Применительно к российской социологии одна из задач социологии знания заключается не только в критике идеологии, но и выявлении идеологической тенденциозности якобы мировоззренчески нейтральных социологических теорий, концепций, понятий, а также критического анализа языка социологической науки. Социология в России существует и как социальный институт (исследовательский и образовательный), и как гуманитарная дисциплина, и как направление социального познания (мышления). Социология существует в России как сциентистски ориентированная и как "понимающая", в том числе как особый жанр бытописательства (так называемые "качественные" методы); социология существует и на эмпирическом, и на теоретическом уровне. Теоретическая социология, конечно, не сводится к теоретической деятельности, но она является ее продуктом.
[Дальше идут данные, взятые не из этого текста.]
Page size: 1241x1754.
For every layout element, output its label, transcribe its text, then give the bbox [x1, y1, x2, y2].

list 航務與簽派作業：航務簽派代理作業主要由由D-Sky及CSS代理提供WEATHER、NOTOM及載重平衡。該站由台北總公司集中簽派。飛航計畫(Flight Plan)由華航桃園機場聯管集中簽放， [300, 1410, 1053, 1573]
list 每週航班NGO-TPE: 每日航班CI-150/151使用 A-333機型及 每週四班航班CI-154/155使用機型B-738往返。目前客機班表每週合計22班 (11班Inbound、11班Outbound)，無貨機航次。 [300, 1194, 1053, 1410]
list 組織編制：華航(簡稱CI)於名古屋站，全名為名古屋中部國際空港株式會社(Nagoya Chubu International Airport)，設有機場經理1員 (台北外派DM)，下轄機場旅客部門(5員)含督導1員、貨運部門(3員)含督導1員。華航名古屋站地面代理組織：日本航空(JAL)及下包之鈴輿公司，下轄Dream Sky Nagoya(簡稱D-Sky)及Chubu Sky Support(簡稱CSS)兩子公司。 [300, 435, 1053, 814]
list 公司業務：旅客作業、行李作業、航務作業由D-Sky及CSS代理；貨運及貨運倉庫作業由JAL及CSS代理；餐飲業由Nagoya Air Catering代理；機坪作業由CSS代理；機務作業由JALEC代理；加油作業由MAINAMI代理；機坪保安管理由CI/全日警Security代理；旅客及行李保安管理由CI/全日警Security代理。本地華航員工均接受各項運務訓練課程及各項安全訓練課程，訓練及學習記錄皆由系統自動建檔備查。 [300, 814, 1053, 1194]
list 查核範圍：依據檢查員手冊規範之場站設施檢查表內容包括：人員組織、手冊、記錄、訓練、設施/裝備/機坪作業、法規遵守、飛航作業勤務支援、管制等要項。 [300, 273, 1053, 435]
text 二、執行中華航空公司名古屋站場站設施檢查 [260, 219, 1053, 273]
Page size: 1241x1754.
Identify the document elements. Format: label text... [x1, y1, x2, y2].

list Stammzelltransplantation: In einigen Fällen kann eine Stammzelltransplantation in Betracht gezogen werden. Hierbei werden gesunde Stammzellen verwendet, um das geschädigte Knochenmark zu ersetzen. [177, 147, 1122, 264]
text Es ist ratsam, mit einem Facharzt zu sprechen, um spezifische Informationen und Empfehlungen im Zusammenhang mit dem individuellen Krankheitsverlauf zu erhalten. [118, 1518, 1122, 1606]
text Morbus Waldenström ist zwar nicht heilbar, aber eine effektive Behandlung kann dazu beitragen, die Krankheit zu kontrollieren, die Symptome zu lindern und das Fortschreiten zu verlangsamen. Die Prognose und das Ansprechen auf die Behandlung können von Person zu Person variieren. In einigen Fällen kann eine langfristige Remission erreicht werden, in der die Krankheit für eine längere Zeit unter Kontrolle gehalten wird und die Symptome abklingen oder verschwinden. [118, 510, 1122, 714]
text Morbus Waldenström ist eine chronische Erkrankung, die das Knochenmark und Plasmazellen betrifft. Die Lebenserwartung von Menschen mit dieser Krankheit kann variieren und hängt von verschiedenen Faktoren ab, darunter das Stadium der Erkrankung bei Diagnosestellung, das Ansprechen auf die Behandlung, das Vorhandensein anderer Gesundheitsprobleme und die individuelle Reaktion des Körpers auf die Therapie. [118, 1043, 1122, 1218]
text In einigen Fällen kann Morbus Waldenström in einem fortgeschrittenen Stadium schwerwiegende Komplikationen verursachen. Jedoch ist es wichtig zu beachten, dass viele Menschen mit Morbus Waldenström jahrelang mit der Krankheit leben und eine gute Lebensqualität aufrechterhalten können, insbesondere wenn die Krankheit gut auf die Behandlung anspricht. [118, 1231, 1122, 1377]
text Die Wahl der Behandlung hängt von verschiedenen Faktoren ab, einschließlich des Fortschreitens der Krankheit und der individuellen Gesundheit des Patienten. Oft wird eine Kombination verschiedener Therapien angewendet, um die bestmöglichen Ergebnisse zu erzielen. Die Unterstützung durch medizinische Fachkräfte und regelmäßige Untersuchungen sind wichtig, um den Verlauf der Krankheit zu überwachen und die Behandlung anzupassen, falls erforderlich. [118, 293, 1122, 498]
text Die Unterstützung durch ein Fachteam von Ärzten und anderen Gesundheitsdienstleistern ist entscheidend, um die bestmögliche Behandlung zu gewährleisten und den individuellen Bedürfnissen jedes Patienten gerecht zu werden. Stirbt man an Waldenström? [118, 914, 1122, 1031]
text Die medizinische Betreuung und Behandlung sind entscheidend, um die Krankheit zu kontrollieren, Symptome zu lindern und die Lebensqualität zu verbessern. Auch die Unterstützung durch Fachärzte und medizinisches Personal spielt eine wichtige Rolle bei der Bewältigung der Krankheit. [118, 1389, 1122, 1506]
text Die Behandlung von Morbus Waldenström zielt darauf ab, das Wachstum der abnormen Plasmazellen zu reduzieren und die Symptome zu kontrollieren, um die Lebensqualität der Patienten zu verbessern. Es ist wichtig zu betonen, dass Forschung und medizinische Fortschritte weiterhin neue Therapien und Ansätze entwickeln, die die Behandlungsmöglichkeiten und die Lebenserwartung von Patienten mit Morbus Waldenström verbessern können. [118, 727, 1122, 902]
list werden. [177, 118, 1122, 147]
Нельзя согласиться с А.Ф. Филипповым, который, радикализируя постановку проблемы, утверждает, будто "теоретической социологии у нас нет" [21, с. 5]. Брожение умов, которой сейчас происходит в России, вероятно, приведет к расцвету теоретической социологии. Можно по-разному оценивать имеющиеся теоретические разработки, однако более важен вопрос об их философско-исторических, социально-философских и социологических основаниях.

Корпус социологического знания далеко не однороден. В нем выделяются, по крайней мере, три основных пласта: социально-научное знание, философско-социологическое и религиозно-социологическое (по известным реально-историческим причинам в российской общественной мысли не развитое). Коммуникации на уровне первого, самого мощного, базисного пласта социологического знания весьма и весьма оживленны. У социально-научного знания, по сути своей интернационального, почти не привязанного к национально-культурным образам социальности, свои особенности движения: оно развивается прогрессивно и в значительной мере кумулятивно. Философско-социологическое знание обусловлено цивилизационной и почвенной социокультурной традицией, поэтому в значительной мере национально; оно создает качественно различающиеся и несоизмеримые образы социальности, а движется посредством трансформационного развития, не кумулятивно, а путем включения, поглощения либо дискредитации и временного вытеснения одного образа социальности другим. Коммуникации "внутри" этого более тонкого, но влиятельного пласта социологического знания вообще не столь оживленны. В России эти "внутренние" и "внешние" коммуникации вследствие семидесятилетнего перерыва и частичного уничтожения национально-культурной традиции еще эпизодичны и малопродуктивны.

Путаница в понятиях происходит из-за отнесения "теоретической социологии" в одном отношении к социально-научному пласту социологического знания, в другом — к философско-социологическому. В результате получается нежизнеспособный гибрид, которому вменяется в вину отсутствие повышенной коммуникабельности. Такой "теоретической социологии" в России нет и не будет. Альтернатива "ориентация на западную социологию — ориентация на русскую традицию" [21, с. 23], разумеется, ложна, так как обе ориентации необходимы (хотя и не в одинаковой мере, что является вопросом научной политики). Но даже вместе они нужны не сами по себе, но для развития отечественного социального познания и в интересах российского общества. На наш взгляд, теоретический уровень социально-научного знания (как, впрочем, и эмпирический) на Западе высок потому, что там не было столь радикального и длительного перерыва цивилизационной и почвенной традиции, у западных интеллектуалов не возникало ни указанной дилеммы, ни вопроса о том, ради чего и в чьих интересах они изучают отечественные и зарубежные источники.